I have created a lot of virtual machines connected to vmbr0 bridge. They have 172.16.26.2 and so on as IP addresses.

Then, what I want to accomplish is to set up a DHCP server inside one of the VM inside the PROXMOX node, but which it is not supplying IP addresses to the elements outside the physical server. Only other VMs inside the same physical PROXMOX node can use it, and machines in the "private network" can't.

I am starting to use Proxmox and managing networks, and I am still learning to manage networks.

My first idea was to block port 67 (DHCP) for input traffic in my physical server. But as I have a vmbr0 bridge, I am really confused and I don't know how to do it in Proxmox. I tried to block port 67 in the vmbr0 using the Proxmox Web UI in the node level of the firewall, but it just blocks DHCP for proxmox OS itself. But machines outside the server can still use the DHCP server.

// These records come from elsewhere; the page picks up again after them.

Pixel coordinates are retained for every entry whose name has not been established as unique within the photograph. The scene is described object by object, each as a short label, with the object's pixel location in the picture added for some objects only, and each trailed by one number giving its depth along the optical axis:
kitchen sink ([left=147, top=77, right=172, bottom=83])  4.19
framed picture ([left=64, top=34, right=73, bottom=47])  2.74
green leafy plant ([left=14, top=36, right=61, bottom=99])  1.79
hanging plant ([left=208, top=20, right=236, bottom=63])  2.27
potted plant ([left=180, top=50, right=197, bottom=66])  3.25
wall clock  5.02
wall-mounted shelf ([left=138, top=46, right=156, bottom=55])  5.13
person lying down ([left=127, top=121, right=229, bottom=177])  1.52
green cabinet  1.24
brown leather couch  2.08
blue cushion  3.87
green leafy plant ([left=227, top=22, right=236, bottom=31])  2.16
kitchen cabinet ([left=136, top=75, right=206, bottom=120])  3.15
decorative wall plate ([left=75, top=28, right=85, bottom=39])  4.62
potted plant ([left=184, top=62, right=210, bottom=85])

Is there any way to accomplish this task?

proxmox_idea.png
 
I think you can create a rule to allow DHCP ports for all the VMs
Then another rule that blocks DHCP ports
As the firewall inspects the rules sequentially, if the first rule match, the process stop and the second rule is not used
Regards
maybe I was not clear enough, sorry. My main concern is NOT ALLOWING serving DHCP requests from machines outside the node.

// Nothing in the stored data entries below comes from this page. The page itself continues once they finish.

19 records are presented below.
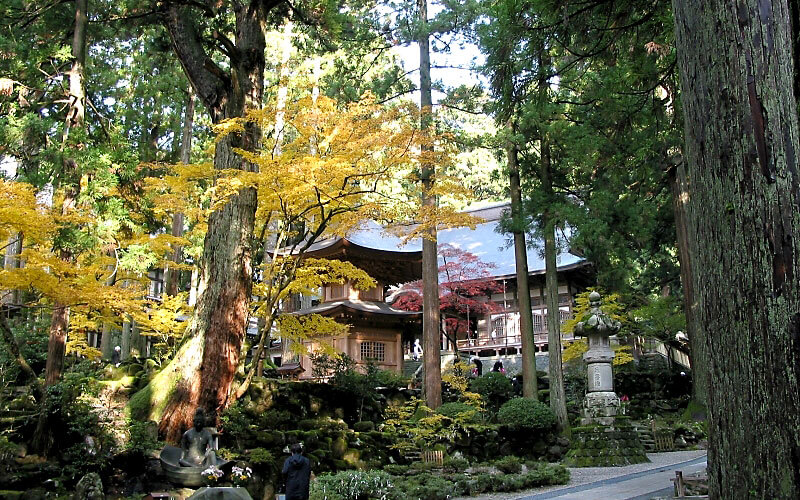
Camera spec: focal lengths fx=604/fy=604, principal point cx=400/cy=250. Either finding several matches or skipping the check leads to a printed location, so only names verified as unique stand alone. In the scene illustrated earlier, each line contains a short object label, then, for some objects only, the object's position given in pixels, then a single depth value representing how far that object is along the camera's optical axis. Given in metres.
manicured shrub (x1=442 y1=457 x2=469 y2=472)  12.94
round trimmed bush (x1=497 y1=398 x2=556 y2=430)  16.05
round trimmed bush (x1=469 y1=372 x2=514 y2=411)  19.84
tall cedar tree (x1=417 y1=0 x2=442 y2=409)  16.09
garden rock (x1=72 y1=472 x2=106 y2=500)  7.46
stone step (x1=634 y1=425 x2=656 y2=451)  16.38
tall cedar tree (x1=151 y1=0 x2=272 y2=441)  10.60
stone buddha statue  8.84
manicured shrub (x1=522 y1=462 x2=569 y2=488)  10.32
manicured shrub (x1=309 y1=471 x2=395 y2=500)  8.28
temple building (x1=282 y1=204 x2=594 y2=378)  23.62
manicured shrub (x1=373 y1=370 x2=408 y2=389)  18.44
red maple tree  24.86
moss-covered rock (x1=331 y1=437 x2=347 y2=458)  12.58
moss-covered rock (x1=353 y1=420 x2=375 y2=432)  14.45
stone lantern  14.17
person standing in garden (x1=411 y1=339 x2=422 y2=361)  28.49
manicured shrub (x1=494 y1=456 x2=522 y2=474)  11.99
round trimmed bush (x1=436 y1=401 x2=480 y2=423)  15.09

Your proposal, if I understood correctly, doesn't work because DHCP request don't have any IP (obviously, because the reason of a DHCP request is to get an IP). So, I can not filter which DHCP request comes from a VM and which request comes from the outside.
 
My mistake ... I don' clearly understand.
The firewall only knows what to do looking at IP or TCP Ports.
You're right, as you have not IP yet you cannot use the 2 rules I propose.

In DHCP, you can assign IP Address thanks to macaddress with lines in your DHCP like :

host server1 {
hardware ethernet <mac address>;
fixed-address <ip address>;
}

It's not very flexible since you have to declare all your VMs, and if you add a VM, you'll have to add the new server in your DHCP conf.
But with the correct setup in DHCP, you will only serve the VMs declared.